🤖 AI Summary
This work addresses the limitations of existing text-to-image (T2I) diffusion models that rely on variational autoencoders (VAEs), which often suffer from training instability, overfitting, and constraints on generation quality. The authors propose constructing the diffusion process in a high-dimensional semantic latent space using a streamlined representation autoencoder (RAE), which simplifies the original RAE architecture by retaining only dimension-aware noise scheduling and enabling a unified representation space shared between visual understanding and generation. Leveraging a frozen SigLIP-2 encoder paired with an RAE decoder, the model is trained at scale on web-collected, synthetic, and text-rendered data. Experiments demonstrate that RAE consistently outperforms FLUX VAE across model sizes ranging from 0.5B to 9.8B parameters, achieves stable fine-tuning over 256 epochs without overfitting, and exhibits faster convergence and superior image fidelity, establishing RAE as a superior foundational architecture for large-scale T2I generation.
📝 Abstract
Representation Autoencoders (RAEs) have shown distinct advantages in diffusion modeling on ImageNet by training in high-dimensional semantic latent spaces. In this work, we investigate whether this framework can scale to large-scale, freeform text-to-image (T2I) generation. We first scale RAE decoders on the frozen representation encoder (SigLIP-2) beyond ImageNet by training on web, synthetic, and text-rendering data, finding that while scale improves general fidelity, targeted data composition is essential for specific domains like text. We then rigorously stress-test the RAE design choices originally proposed for ImageNet. Our analysis reveals that scaling simplifies the framework: while dimension-dependent noise scheduling remains critical, architectural complexities such as wide diffusion heads and noise-augmented decoding offer negligible benefits at scale Building on this simplified framework, we conduct a controlled comparison of RAE against the state-of-the-art FLUX VAE across diffusion transformer scales from 0.5B to 9.8B parameters.
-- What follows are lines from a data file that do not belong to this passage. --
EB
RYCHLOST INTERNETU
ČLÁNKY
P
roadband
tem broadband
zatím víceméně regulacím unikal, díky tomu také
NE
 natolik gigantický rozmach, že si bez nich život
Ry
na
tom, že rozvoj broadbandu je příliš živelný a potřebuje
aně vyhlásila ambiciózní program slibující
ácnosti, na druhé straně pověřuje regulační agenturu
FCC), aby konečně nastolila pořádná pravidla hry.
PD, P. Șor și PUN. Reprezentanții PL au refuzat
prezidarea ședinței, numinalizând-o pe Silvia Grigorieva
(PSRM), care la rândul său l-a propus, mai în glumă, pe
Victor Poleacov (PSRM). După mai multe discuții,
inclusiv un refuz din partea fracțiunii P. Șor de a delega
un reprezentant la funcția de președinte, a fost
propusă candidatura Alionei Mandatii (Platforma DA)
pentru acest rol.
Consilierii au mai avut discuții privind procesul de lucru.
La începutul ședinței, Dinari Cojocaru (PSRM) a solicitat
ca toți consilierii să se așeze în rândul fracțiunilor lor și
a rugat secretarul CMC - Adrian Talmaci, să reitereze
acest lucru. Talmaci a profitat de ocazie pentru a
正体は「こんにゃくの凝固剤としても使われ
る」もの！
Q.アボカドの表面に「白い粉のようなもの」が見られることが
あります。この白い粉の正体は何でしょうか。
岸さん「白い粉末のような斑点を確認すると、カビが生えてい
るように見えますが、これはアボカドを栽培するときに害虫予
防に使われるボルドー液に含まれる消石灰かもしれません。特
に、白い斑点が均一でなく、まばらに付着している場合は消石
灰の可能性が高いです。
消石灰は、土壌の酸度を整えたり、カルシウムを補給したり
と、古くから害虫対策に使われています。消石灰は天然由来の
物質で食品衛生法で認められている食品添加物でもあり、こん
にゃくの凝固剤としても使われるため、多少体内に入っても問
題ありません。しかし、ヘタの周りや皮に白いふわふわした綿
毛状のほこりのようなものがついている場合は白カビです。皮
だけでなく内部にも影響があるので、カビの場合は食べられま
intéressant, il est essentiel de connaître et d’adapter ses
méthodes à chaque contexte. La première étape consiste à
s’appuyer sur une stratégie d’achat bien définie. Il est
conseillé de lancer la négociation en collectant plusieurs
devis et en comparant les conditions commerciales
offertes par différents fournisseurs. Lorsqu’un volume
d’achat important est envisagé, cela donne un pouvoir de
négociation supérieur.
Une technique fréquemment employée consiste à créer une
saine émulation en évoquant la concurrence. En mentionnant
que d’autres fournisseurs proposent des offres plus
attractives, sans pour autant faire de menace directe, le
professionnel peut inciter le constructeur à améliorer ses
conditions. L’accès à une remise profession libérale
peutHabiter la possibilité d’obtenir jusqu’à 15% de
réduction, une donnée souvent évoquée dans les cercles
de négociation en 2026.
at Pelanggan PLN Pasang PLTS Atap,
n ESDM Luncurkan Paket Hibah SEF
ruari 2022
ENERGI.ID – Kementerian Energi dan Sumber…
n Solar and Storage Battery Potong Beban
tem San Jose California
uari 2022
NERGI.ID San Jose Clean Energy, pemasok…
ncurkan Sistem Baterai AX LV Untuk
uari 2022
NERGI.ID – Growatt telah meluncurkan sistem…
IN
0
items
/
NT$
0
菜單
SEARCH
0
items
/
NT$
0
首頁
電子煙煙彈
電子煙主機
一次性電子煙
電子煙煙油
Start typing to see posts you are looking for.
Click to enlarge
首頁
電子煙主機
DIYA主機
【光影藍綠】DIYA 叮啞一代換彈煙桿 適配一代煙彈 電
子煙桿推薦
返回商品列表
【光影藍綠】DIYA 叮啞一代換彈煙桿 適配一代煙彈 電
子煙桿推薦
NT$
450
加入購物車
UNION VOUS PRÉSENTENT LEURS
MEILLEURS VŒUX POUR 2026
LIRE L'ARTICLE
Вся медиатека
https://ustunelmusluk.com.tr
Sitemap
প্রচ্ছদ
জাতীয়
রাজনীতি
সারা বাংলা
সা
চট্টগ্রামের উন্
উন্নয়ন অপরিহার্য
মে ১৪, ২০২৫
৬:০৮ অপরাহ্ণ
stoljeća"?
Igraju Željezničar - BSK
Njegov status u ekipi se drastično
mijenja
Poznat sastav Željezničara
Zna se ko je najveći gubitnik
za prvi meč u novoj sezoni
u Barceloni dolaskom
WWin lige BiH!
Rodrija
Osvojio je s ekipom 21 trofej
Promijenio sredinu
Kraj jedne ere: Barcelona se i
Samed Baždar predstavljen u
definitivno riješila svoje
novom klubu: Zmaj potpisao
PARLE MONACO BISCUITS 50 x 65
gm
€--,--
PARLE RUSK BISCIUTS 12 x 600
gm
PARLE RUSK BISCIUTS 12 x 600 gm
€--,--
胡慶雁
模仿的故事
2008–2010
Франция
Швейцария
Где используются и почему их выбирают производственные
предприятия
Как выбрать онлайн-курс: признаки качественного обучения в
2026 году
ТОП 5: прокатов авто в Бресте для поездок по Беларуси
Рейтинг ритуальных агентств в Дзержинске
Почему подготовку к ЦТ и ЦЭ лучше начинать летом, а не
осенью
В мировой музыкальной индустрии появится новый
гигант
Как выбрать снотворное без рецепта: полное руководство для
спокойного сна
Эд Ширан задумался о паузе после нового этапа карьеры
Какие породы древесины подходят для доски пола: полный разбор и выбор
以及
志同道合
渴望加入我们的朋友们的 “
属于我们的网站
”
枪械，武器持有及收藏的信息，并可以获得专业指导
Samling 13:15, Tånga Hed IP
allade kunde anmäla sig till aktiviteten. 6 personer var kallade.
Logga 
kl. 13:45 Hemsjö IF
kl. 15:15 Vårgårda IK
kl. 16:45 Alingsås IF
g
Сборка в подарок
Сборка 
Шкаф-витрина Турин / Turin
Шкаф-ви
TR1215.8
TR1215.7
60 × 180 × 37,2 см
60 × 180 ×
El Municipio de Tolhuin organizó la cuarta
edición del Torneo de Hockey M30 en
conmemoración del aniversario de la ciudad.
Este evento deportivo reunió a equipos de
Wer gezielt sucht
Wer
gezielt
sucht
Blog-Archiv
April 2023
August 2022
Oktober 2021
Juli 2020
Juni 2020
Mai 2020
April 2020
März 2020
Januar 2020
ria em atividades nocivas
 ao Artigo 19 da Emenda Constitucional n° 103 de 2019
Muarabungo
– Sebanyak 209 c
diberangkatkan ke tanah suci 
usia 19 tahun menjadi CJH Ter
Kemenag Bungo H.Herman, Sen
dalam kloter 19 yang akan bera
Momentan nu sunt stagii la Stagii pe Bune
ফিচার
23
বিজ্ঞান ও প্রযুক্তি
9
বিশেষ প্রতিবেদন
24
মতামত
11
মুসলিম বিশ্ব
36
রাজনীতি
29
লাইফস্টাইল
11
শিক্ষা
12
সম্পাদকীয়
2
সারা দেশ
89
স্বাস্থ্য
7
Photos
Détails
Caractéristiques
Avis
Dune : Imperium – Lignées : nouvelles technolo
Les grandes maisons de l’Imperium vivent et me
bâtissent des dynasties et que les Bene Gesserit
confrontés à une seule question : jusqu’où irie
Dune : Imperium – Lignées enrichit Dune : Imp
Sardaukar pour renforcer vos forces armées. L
RAEs consistently outperform VAEs during pretraining across all model scales. Further, during finetuning on high-quality datasets, VAE-based models catastrophically overfit after 64 epochs, while RAE models remain stable through 256 epochs and achieve consistently better performance. Across all experiments, RAE-based diffusion models demonstrate faster convergence and better generation quality, establishing RAEs as a simpler and stronger foundation than VAEs for large-scale T2I generation. Additionally, because both visual understanding and generation can operate in a shared representation space, the multimodal model can directly reason over generated latents, opening new possibilities for unified models.